Кольцевой маршрут

Виктор Попов 51
                Рассказ

                Переполненный троллейбус, по - старчески сгорбившись и грузно переваливаясь пыльными боками, продолжает свой кольцевой маршрут. Его гармошки – двери, безвольно застывшие в двусмысленном положении – когда нельзя ни войти, ни выйти – уже не подчиняются водителю, а уступают только раздраженному натиску пассажиров, штурмом врывающихся в салон.
          На конечной остановке салон опустел. Остались двое: женщина и мальчик. В тесноте я не заметил их раньше. Мальчик, озираясь в мою сторону, негромко с мольбой  обращается к женщине, сидящей на сиденье у окна: «Мам, нам выходить. Уже второй круг едем!»  При этом он старается взять ее за руки и  помочь встать, но это у него не получается, женщина словно прикована к сиденью, и мальчику явно не хватает сил поднять ее.
         Водитель, отметив путевку, возвращается на свое место. Входят новые пассажиры: женщины и мужчины, молодые и пожилые, и, бросив понимающий взгляд на двоих, преимущественно отворачиваются, чтобы уже остальной путь их не замечать.
     Мальчик не садится, он стоит рядом с матерью, которую от духоты совсем разморило. Она откинула назад голову и, привалившись плечом к окну, вяло отмахивается от надоедливого сына. Ее руки с ухоженным маникюром, не совершив жеста, безвольно падают на колени. Иногда она пытается что – то ответить сыну, но членораздельной речи не получается.
       Мальчик, совершая над собой усилие, пытается вновь помочь встать матери и срывающимся голосом твердит: «Наша остановка, мам. Выходим!»
       Он твердит эти слова, словно заклинание. Маленькими, в цыпках, руками пытается он отвести беду от матери, предлагая ей помощь, надеется найти поддержку и взаимопонимание всегда таких понятливых и ласковых рук матери – пытается и не находит!
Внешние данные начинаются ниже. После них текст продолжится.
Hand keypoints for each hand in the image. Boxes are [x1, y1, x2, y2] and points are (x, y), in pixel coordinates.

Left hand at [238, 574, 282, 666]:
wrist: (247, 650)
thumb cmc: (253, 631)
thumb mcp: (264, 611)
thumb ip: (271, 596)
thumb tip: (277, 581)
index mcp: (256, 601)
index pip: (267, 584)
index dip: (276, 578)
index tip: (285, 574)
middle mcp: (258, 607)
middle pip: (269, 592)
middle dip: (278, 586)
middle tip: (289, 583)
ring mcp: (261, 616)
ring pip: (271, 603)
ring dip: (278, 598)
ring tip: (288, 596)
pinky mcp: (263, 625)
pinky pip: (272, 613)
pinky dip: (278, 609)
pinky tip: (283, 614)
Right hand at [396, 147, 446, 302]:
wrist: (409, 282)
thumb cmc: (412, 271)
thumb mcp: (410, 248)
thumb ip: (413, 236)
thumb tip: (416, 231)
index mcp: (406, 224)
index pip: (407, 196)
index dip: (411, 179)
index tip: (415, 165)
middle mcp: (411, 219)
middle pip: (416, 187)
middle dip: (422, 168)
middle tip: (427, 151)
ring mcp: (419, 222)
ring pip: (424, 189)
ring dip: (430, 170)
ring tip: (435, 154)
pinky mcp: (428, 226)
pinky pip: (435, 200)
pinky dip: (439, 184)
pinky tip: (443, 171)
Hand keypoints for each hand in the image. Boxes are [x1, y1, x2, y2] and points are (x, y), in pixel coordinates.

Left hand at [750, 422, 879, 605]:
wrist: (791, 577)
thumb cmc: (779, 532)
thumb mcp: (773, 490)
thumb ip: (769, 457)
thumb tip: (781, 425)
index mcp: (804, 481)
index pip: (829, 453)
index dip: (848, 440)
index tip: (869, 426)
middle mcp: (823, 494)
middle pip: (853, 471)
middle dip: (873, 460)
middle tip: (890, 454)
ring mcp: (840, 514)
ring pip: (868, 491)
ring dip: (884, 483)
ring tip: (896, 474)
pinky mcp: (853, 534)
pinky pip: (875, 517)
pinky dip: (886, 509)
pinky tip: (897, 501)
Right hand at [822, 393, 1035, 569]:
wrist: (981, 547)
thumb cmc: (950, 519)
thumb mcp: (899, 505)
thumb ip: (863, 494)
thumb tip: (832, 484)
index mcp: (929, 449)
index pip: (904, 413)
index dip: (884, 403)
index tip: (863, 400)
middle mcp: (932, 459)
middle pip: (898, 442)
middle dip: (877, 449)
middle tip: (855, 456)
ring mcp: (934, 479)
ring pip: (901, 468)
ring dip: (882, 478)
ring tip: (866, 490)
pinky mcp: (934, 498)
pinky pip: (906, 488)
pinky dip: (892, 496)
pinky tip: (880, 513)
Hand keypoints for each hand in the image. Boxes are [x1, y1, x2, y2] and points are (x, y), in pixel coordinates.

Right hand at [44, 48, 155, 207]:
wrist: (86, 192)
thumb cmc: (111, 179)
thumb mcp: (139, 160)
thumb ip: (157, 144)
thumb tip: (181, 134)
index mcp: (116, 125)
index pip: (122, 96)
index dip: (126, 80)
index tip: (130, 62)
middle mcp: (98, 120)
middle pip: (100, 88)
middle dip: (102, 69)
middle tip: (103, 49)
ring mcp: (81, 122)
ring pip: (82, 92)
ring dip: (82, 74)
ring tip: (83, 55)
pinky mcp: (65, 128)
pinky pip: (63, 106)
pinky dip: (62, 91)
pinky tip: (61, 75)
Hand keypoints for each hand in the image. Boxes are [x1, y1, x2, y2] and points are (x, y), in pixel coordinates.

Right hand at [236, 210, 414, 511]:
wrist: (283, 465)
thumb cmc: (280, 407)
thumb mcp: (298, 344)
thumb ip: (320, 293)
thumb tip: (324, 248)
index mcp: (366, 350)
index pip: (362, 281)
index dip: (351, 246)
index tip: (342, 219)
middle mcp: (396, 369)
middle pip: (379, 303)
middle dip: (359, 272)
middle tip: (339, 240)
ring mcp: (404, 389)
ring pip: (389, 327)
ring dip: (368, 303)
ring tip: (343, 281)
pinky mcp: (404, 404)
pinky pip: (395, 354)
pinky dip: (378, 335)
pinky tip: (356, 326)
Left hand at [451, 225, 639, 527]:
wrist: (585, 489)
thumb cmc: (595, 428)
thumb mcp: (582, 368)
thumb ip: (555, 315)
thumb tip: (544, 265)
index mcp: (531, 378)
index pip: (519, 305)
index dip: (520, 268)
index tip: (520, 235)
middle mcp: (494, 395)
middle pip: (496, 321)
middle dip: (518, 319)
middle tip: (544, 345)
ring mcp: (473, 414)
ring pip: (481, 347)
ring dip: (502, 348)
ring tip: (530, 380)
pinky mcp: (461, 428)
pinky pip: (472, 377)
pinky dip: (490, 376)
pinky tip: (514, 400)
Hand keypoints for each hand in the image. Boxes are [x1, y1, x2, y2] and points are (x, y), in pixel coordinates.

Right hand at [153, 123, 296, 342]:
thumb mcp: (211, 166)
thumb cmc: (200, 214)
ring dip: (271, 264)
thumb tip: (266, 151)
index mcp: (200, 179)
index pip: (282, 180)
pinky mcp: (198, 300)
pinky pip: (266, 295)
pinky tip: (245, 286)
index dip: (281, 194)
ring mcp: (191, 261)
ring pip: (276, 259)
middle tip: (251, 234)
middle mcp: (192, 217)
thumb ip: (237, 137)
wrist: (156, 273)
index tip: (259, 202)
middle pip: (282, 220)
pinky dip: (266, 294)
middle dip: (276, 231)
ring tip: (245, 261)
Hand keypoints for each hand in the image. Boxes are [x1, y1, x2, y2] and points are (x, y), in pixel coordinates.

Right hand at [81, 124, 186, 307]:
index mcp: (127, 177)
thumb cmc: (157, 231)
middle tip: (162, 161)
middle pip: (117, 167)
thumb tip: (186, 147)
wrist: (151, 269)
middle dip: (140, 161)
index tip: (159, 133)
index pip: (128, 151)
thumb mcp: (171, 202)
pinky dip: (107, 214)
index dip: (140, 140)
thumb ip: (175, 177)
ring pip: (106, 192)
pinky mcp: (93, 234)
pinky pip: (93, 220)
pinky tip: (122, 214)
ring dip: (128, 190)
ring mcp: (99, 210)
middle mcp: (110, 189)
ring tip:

      От любопытных, скептических, пренебрежительных взглядов школьнику не по себе. Огромные, как у затравленного зайчонка, глаза, неизвестно каким чудом до сих пор не расплескали отчаянных слез. Боль, ужас и стыд, сплетясь в жуткий и неумолимый в своей безысходности ком, прочно и цепко заполнили эти ясные детские глаза. Мальчик вздрагивает на каждой остановке, когда открываются двери, он уже хочет выйти  с матерью на любой остановке, чувствуя там, за дверями, спасение.
       Пожилая женщина, наблюдавшая сцену, не выдерживает и  призывает мужчин – «если есть таковые» - помочь мальчику. Однако получается хуже: пьяная злобно бранится, сопротивляется и  после минутной вспышки гнева снова впадает в дремоту, а школьник, с трясущимися губами и отчаянным подбородком, терпит и эти взгляды, и эту неумелую помощь, и свое жалкое положение – мать ему дороже.
        Для него это не пьяная женщина, для него это попавшая в беду мать, и любовь к ней всего сильнее. А любовь в каждом его жесте, движении так еще нуждающегося в помощи  и ласке существа, которое каждой  клеткой  своего худенького тельца восстало против всего кажущегося сейчас ему враждебным  мира; восстало в защиту самого дорогого, самого сокровенного, пока еще до конца не осознанного чувства любви к матери, которое, несмотря ни на что, навсегда будет жить в его раненой душе.